No, it's the fact that I can get a tide and surf report for the exact spot I'm standing on when I'm on vacation, or that I can follow along with my fantasy team while I'm at the park with my kids, getting instant updates as all the games progress, or that pregnant moms can wake up every morning to a new look at just what the child growing in them is like right now.  And so many other uses.

The people that make these delightfully useful apps are the real treasure of iOS (or any modern mobile platform).  And with that treasure comes a responsibility.

I have written about Greg's story, how an indie dev made it but had it snatched from him by unspoken rules.  I've witnessed it many times:  soulless, non-obvious rules in a document coming to life in new interpretations that strike fear into the hearts of people and industries.

This is serious business.  People make their livings on this.  Many, many people.  You want to strike fear in the heart of a man or woman?  Tell them that their way of life is being compromised.

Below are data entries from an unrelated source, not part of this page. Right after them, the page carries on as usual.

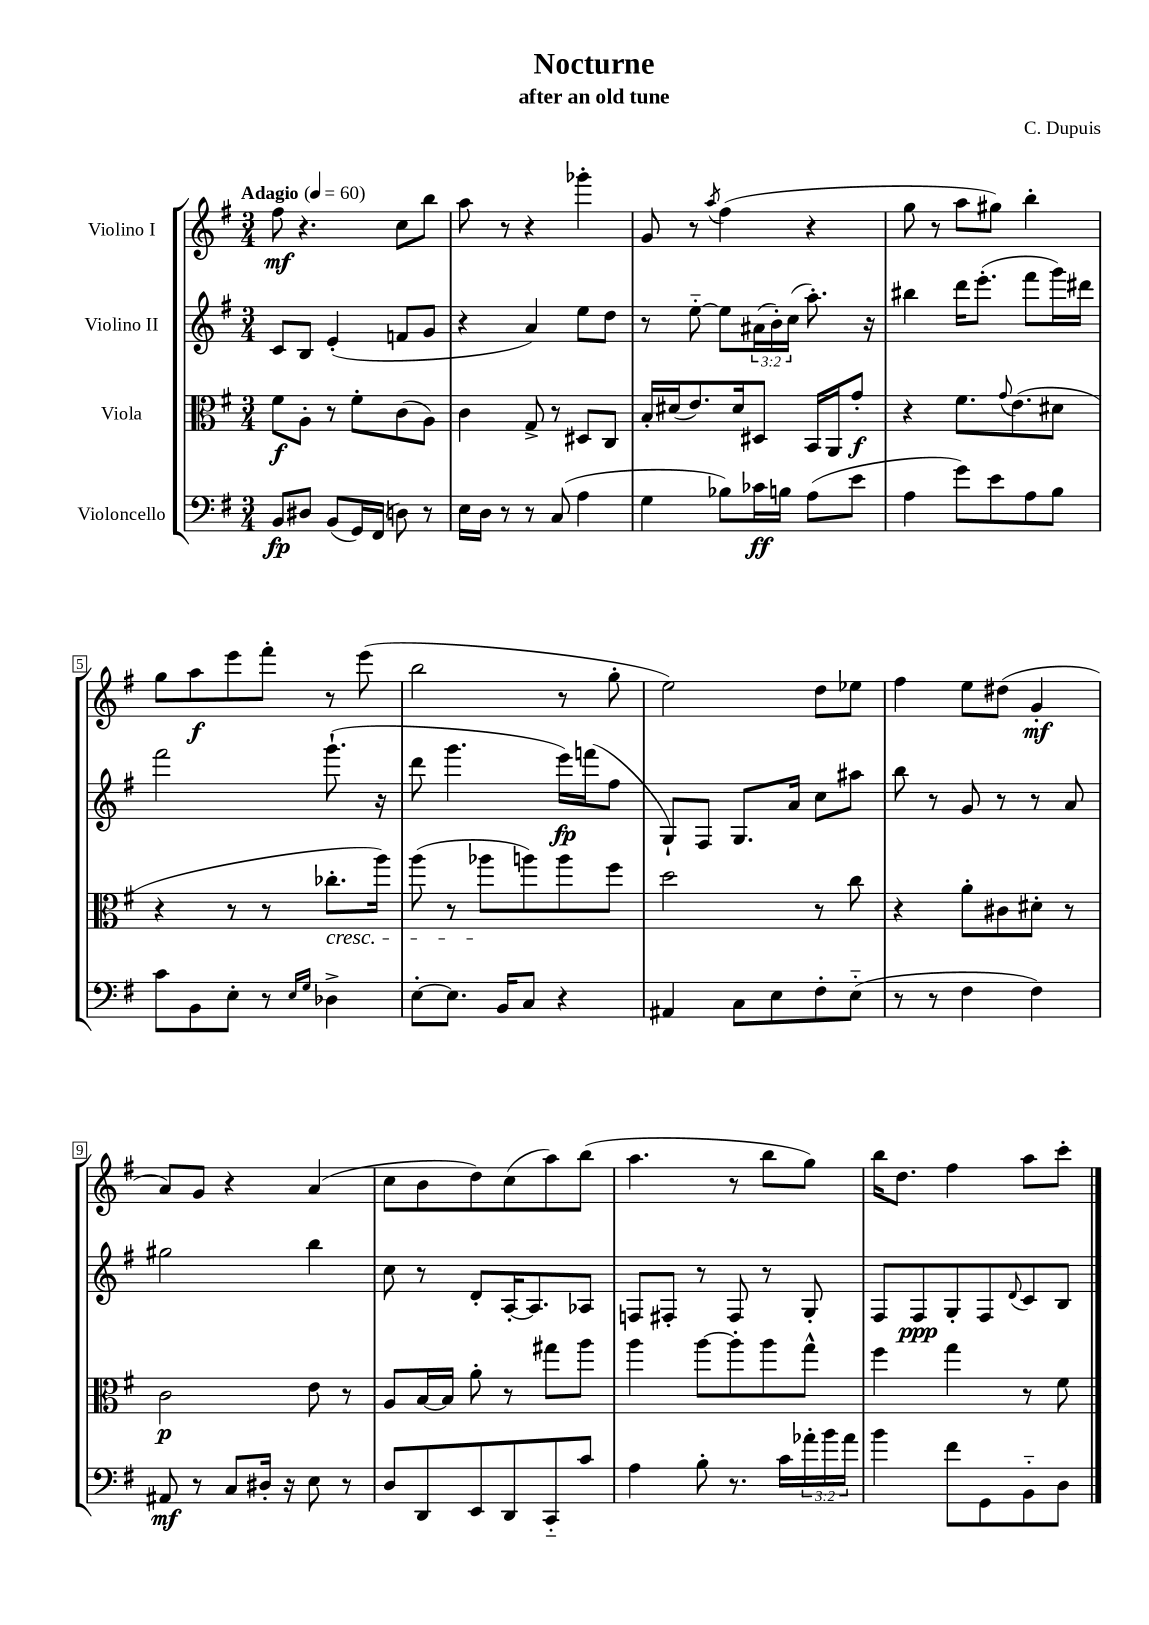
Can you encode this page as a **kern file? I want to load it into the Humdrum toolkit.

**kern	**kern	**kern	**kern
*staff4	*staff3	*staff2	*staff1
*clefF4	*clefC3	*clefG2	*clefG2
*k[f#]	*k[f#]	*k[f#]	*k[f#]
*M3/4	*M3/4	*M3/4	*M3/4
*MM60	*MM60	*MM60	*MM60
8BB	8f#	8c	8ff#
8D#	8A'	8B	4.r
(8BB	8r	(4e'	.
16GG)	8f#'	.	.
(16FF#	.	.	.
8D)	(8c	8f	8cc
8r	8A)	8g	8bb
=	=	=	=
16E	4c	4r	8aa
16D	.	.	.
8r	.	.	8r
8r	8G^	4a)	4r
(8C	8r	.	.
4A	8D#	8ee	4ggg-'
.	8C	8dd	.
=	=	=	=
4G	16B'	8r	8g
.	(16d#	.	.
.	8.e)	[8ee'~	8r
.	.	.	8qaa
8B-)	.	8ee]	(4ff#
.	16d#	.	.
16c-	8D#	(24a#	.
.	.	24b')	.
16B	.	.	.
.	.	(24cc	.
(8A	16BB	8.aa')	4r
.	16AA	.	.
8e	8g'	.	.
.	.	16r	.
=	=	=	=
4A	4r	4bb#	8gg
.	.	.	8r
8g)	8.f#	16ddd	8aa
.	.	(8.eee'	.
8e	.	.	8gg#)
.	8qqg	.	.
.	(8.e	.	.
8A	.	8fff#	4bb'
8B	8d#	16ggg)	.
.	.	16ddd#	.
=	=	=	=
8c	4r	2fff#	8gg
8BB	.	.	8aa
8E'	8r	.	8eee
8r	8r	.	8fff#'
16qqE	.	.	.
16qqG	.	.	.
4D-^	8.cc-'	(8.ggg`	8r
.	.	.	(8eee
.	16aa)	16r	.
=	=	=	=
[8E'	(8aa	8ddd	2bb
8.E]	8r	4.ggg	.
.	8aa-	.	.
16BB	.	.	.
8C	8aa)	.	.
4r	8aa	16eee)	8r
.	.	(16fff	.
.	8ff#	8ff#	8gg'
=	=	=	=
4AA#	2dd	8G`)	2ee)
.	.	8F#	.
8C	.	8.G	.
8E	.	.	.
.	.	16a	.
8F#'	8r	8cc	8dd
(8E'~	8cc	8aa#	8ee-
=	=	=	=
8r	4r	8bb	4ff#
8r	.	8r	.
4F#	8a'	8g	8ee
.	8c#	8r	(8dd#
4F#)	8d#'	8r	4g'
.	8r	8a	.
=	=	=	=
8AA#	2c	2gg#	8a)
8r	.	.	8g
8C	.	.	4r
16D#'	.	.	.
16r	.	.	.
8E	8e	4bb	(4a
8r	8r	.	.
=	=	=	=
8D	8A	8cc	8cc
8DD	[16B	8r	8b
.	16B]	.	.
8EE	8a'	8d'	8dd)
8DD	8r	[16A'	(8cc
.	.	8.A]	.
8CC'~	8gg#	.	8aa)
8c	8aa	8A-	(8bb
=	=	=	=
4A	4aa	8F	4.aa
.	.	8F#'	.
8B'	[8aa	8r	.
8.r	8aa']	8F#	8r
.	8aa	8r	8bb
16c	.	.	.
24a-'	8gg^^	8G'	8gg)
24b	.	.	.
24a-	.	.	.
=	=	=	=
4b	4ff#	8F#	16bb
.	.	.	8.dd
.	.	8F#	.
8f#	4gg	8G'	4ff#
8GG	.	8F#	.
.	.	8qqd	.
8BB'~	8r	8c	8aa
8D	8f#	8B	8ccc'
==	==	==	==
*-	*-	*-	*-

Now, let's not forget that Apple is the sole arbiter here.  They can most certainly do whatever they would like.  It can also be argued that they're generally alright in how they govern this ecosystem.  After all, there is at least some modicum of stability that has allowed this industry to bloom.

But, they could do it better.

I believe that by adding two things they could infuse a greater level of stability into the iOS ecosystem:  transparency and due process.

First off, transparency.  Apple is a notorious black box.  Often, no one outside of Apple knows how or why a decision is made.  This leads to fear and uncertainty and, in extreme cases, panic.  Rumors of app rejections pervade these industries.  One app gets rejected for something unusual and the entire industry stands up to see if this is some new, unspoken policy that Apple is pushing.

If Apple were to publish new policies, either in conjunction with the new rounds of rejections or in advance, it would help alleviate some of the risk and uncertainty in the industry.  Others could change course and not lose valuable time and sleep guessing what things mean.

Secondly, Apple could institute some kind of due process when an app is rejected or taken down.  I'm not sure what this looks like in practice, but with stories like Greg's he was just left in the cold, with little to no recourse, staring at dreams washing away.

Setting up a process wherein Greg could at the least gain understanding of what he violated (remember, in Greg's case, the rules were unspoken until his app launched) would go a long way.  Allowing him to challenge that decision would be even better.  This doesn't guarantee his app stays in the store, but it gives him a chance to defend and speak to why it should stay in the store.  It allows him the opportunity to defend his way of life.

In the end, Apple is a dictator.  And, truthfully, they should remain so.  But becoming a bit more benevolent would do them well.  Instituting new policies and procedures of transparency and due process would reassure the industry as a whole.  It would also go a long way to protecting Apple's most valuable treasure:  the people that build the apps.